私たちのフルブライト招聘は、夫婦同伴でキャンパス内で住むことが条件となっていた。妻が仕事を持っていて同伴してくれていなかったら、私のフルブライト招聘は実現していなかった。妻の専業主婦のお蔭であるが、妻からすれば、英語からは全く遠ざかった生活であったから、同伴すると言っても度胸をきめなければならなかったと思う。しかし、2度目のアメリカ訪問であるから、どんな生活になるか大凡の見当はついていたので、腰を上げやすかったとは思う。
妻なりに準備が大変であった。キャンパス内の住宅だから、自宅に来客があるだろうし、その時のために日本の食事やおやつの材料を用意しなければならない、ということで何を持っていくか、日本の香辛料まで含めて、いろんな材料を用意した。まさに日本文化の香りを伝えようという意気込みであった。
アメリカでは、私達は教室にも近くて裏庭もある2階建ての一戸建ちを与えられた。キャンパス全体も、そんなに大きくなかったので、学生も教員も気軽に立ち寄ることができるところに位置していた。
私の授業は「日本の社会と文化」がテーマであったから、その一環として「日本の料理」の時には家に学生たちを招いて実際に食べてもらった。持参した材料を使って、できるだけバラエティーに富んだ日本の食べ物を紹介した。巻きずし、にぎり、ばら寿司、おにぎり、うどん、天ぷら、焼き鳥、みそ汁、こんぶ、梅干し、漬け物、めざし、するめ、ちりめんじゃこ、ようかん、おかきなど、それに煎茶、抹茶、番茶などのお茶も用意した。食事のときは、もちろん箸を使ってもらった。
ちりめんじゃこのあの小さな目がこわいという学生がいた。これには驚いたが、また何でも大胆に食べる学生もいた。彼らにとっては、初めての食品ばかりで、反応はさまざまであったが、全員が一様に美味しいと言ったのは天ぷらであった。

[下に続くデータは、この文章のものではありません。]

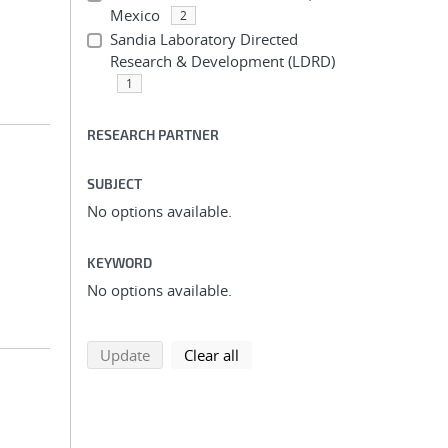
Mexico
2
Sandia Laboratory Directed
Research & Development (LDRD)
1
RESEARCH PARTNER
SUBJECT
No options available.
KEYWORD
No options available.
search using selected filters
search filters
Update
Clear all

料理や味には、文化の違いがよく現れており、その違いの実際を体感してもらったわけである。この食べ物教育は好評で日本への関心を一段と高めたようであった。
ある教授夫妻を招いたときであった。家内が天ぷらを揚げて熱々を食べてもらおうと台所とテーブルを行ったり来たりしていて、テーブルに就かないことがあった。ゲストはそれが不思議で、どうして席に座らないのかという。天ぷらを美味しく食べてもらうには、揚げたてをこうして食べてもらうのが一番なのだと説明すると、なるほどと納得する。
帰り際の挨拶になり、玄関のところで相手の主人は私の家内を抱きかかえて軽く頬をすり寄せる。家内は自然とその挨拶を受けている。私も反射的に同じ事を相手の奥さんにすればよいのだが、それができなくて気まずい間ができてしまった。奥さんの方から小声で「May I hug you ?」と言われてしまう。
ある日、一人の男子学生が玄関のドアーを開けて入ってきた。私は奥の食堂にいたので、入ってくれるように手招き(手の平を下にして)をして、中に入って来るようにと合図をした積もりだった。ところがその学生は私の手招きを見て、後戻りして出て行こうとしたのである。私は慌ててとんでいって、どうぞ入って下さいと告げた。訊いてみると、手の平を下にする手招きは、あちらに行けという意味になるというのである。アメリカでは、こちらへと呼ぶときは、手の平を上にするというのであった。なるほどこれも文化の違いだと知る。しかし、一瞬その学生は不愉快に思ったに違いない。入ってきたらいきなり出て行けと合図されたわけだから、何と失礼な奴だと思ったことであろう。説明して理解し合い、私達は笑って誤解を解いたのはもちろんである。
国が違えば、文化の違いがあることをよく心得ておかなければならないし、誤解が起こったら先ずはよく説明することが大切だ。そのままで済ますと、誤解がふくれ上がって悪感情が増し、敵対の関係に発展しかねない。
頭のなかでは分かっていても、咄嗟にはなかなか反応できないことがある。大学の廊下のドアーは、冷暖房の関係もあって、とにかく分厚くて重い。男女が一緒に歩いているときは、男性が先ずドアーを引いて開け、女性を先に通す。私は開けるとつい自分が先に入ってしまう。家内がそのことに気付いていて、一緒に歩いているとき、何度か注意を受けるがなかなかなおらない。男性教員と女子学生との関係でも、教員が女子学生を先に通していたし、エレベータの乗り降りも同様であった。
私たちは夫婦同伴であったので、大学の教授や地元の日米友好協会の関係者達から、自宅や会合に招待される機会が多かった。もし私が単身であったとしたら、おそらく招待されなかったのではないかと思われた。というのは、どのパーティでも、出席者は夫婦であれ恋人、友人であれ、カップルが条件になっている感じなのであった。ある大学の教授が言っていたのだが、奥さんが勤めを持っているので、こうしたパーティが会社であると、僕がついて行かなければならないし、お互いに忙しいんだよ、ということであった。パーティは確かにカップル文化になっているのだなと納得した。
パーティで感心したのは、パーティが確実に交流の場として活用されているということであった。見知らぬ人同士が、積極的に自己紹介して相手に接近していくのはマナーのような感じであった。
クリスマスになって、いくつかのパーティに招待される。もちろん夫婦同伴である。ダンスが始まると、男性が女性を誘うことになる。しかし、私は踊りができないので、テーブルに腰掛けたままであったが、家内を誘う男性が現れる。家内がそんなにダンスができると思っていなかったが、誘われると、ためらうことなくさっと出て行って踊り出したのである。私は見ているしかなかったのだが、家内の話では、男性のリードがうまいので、からだが勝手に動いて踊りやすかったという。家内からすればアメリカはとても居心地がよかったようである。